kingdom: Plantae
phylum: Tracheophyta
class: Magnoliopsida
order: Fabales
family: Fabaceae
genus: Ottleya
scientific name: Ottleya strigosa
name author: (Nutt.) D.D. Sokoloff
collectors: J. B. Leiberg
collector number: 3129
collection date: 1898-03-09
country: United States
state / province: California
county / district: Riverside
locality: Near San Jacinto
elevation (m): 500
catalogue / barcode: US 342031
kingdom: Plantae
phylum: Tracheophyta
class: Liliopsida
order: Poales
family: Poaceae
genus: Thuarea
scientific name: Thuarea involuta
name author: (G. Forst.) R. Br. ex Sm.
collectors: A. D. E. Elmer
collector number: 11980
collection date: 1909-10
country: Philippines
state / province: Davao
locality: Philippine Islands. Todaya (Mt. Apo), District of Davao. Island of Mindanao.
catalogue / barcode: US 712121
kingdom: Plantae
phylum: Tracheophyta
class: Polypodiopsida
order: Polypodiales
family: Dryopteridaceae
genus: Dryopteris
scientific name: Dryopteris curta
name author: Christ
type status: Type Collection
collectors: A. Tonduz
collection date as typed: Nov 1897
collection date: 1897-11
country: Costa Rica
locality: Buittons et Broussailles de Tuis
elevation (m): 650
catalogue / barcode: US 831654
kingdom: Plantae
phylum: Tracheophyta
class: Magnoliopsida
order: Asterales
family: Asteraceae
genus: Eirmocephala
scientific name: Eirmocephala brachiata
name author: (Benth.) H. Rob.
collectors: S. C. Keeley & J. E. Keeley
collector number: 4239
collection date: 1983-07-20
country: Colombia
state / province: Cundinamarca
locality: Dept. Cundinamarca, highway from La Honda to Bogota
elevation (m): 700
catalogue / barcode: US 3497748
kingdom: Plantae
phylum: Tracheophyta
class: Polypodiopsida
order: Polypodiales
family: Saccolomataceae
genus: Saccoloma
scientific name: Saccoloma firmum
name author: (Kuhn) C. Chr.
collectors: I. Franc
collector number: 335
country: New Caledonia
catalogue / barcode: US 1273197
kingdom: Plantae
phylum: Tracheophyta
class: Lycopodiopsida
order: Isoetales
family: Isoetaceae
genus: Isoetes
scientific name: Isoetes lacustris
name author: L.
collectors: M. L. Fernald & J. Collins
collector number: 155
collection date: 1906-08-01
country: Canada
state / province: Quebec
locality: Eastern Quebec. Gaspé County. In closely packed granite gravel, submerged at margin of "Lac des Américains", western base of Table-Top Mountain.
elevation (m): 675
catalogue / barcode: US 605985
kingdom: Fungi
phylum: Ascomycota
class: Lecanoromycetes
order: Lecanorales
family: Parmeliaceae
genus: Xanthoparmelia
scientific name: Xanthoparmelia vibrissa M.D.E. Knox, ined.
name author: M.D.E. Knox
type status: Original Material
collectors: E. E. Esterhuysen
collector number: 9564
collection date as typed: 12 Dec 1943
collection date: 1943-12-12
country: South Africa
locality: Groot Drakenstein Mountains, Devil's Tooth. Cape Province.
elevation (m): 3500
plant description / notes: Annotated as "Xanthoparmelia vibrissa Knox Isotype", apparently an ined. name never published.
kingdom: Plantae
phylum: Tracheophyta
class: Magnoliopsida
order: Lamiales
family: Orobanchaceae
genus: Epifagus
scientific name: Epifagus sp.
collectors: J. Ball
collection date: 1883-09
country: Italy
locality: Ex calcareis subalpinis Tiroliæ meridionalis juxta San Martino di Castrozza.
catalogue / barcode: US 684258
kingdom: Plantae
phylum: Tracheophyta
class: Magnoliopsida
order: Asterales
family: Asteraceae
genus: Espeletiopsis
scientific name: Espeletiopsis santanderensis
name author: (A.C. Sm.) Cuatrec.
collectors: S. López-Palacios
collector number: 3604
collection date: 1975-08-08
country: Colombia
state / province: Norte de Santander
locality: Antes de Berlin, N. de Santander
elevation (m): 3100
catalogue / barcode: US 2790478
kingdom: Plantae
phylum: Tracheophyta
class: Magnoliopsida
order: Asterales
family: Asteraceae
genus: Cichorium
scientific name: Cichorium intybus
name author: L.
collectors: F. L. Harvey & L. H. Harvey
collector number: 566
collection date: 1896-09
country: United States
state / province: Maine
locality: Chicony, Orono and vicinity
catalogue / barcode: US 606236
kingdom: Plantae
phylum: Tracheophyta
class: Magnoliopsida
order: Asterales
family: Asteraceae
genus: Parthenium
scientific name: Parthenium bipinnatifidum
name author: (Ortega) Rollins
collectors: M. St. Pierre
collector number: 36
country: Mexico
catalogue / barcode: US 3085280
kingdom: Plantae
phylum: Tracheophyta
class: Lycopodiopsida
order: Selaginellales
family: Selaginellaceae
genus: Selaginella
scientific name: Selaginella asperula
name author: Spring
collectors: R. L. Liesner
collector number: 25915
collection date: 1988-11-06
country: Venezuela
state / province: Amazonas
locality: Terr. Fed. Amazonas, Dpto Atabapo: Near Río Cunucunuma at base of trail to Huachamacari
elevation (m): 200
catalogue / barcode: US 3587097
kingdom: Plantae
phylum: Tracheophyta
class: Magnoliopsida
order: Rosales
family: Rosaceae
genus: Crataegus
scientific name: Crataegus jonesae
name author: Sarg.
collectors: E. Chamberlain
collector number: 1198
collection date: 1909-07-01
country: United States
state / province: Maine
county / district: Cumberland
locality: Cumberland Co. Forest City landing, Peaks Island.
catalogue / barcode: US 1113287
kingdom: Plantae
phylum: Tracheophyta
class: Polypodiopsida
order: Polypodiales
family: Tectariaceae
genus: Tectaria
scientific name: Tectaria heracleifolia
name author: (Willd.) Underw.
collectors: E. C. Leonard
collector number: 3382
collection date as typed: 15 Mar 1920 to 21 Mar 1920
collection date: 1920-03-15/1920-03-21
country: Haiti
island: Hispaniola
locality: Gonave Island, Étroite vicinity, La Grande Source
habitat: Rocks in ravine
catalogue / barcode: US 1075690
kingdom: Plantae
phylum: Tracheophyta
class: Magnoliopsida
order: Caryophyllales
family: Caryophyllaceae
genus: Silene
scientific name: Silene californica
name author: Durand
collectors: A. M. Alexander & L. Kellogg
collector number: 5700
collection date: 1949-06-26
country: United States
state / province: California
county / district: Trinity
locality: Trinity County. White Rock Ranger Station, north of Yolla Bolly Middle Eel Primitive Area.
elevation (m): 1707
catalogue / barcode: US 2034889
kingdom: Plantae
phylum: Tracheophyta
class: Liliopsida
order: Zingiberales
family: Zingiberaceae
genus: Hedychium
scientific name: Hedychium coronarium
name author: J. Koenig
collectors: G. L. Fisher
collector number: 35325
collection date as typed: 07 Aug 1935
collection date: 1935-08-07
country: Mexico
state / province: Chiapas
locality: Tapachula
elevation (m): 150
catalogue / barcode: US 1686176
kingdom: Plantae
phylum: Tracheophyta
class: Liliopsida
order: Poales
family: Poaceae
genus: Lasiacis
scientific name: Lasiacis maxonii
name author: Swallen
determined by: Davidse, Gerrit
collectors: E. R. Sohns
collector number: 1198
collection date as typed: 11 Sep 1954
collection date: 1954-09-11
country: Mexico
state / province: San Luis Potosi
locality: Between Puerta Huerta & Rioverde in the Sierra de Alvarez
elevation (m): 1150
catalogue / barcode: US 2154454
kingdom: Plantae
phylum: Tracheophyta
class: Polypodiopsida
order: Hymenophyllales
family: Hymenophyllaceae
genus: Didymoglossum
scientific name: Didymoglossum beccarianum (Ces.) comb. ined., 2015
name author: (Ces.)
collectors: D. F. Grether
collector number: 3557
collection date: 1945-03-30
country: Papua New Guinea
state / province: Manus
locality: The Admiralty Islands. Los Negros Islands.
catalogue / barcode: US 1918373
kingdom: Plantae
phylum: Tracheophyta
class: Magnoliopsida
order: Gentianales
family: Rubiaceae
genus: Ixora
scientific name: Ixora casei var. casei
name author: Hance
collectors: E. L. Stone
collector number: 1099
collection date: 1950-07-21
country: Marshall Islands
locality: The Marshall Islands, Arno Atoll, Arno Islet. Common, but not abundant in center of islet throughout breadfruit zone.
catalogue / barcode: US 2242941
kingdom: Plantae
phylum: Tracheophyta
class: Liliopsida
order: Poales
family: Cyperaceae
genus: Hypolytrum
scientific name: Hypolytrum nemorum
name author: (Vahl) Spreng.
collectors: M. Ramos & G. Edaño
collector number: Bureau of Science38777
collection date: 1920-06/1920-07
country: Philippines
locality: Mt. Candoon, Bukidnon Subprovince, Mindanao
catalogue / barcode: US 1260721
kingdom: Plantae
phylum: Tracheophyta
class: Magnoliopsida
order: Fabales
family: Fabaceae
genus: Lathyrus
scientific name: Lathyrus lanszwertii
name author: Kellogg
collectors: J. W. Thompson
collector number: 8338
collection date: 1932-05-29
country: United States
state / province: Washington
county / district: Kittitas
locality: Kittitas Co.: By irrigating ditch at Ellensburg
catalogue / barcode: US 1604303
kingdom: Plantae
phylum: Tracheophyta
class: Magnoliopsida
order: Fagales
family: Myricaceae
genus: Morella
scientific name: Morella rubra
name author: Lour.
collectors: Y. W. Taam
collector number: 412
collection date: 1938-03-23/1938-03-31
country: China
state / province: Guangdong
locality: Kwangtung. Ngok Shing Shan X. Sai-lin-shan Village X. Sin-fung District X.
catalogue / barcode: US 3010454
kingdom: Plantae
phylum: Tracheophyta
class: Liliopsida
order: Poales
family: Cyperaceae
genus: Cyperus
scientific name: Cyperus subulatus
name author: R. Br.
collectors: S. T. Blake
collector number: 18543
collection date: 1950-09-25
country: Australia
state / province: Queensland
+ + + + +
== 課題文 ==
「family: Myricaceae」を含む行から始まり、データの最後の行で終わる部分を、1行につき1つの文字列としたJSONのリストで表してください。空行は入れないでください。

== 解答例 ==
[
  "family: Myricaceae",
  "genus: Morella",
  "scientific name: Morella rubra",
  "name author: Lour.",
  "collectors: Y. W. Taam",
  "collector number: 412",
  "collection date: 1938-03-23/1938-03-31",
  "country: China",
  "state / province: Guangdong",
  "locality: Kwangtung. Ngok Shing Shan X. Sai-lin-shan Village X. Sin-fung District X.",
  "catalogue / barcode: US 3010454",
  "kingdom: Plantae",
  "phylum: Tracheophyta",
  "class: Liliopsida",
  "order: Poales",
  "family: Cyperaceae",
  "genus: Cyperus",
  "scientific name: Cyperus subulatus",
  "name author: R. Br.",
  "collectors: S. T. Blake",
  "collector number: 18543",
  "collection date: 1950-09-25",
  "country: Australia",
  "state / province: Queensland"
]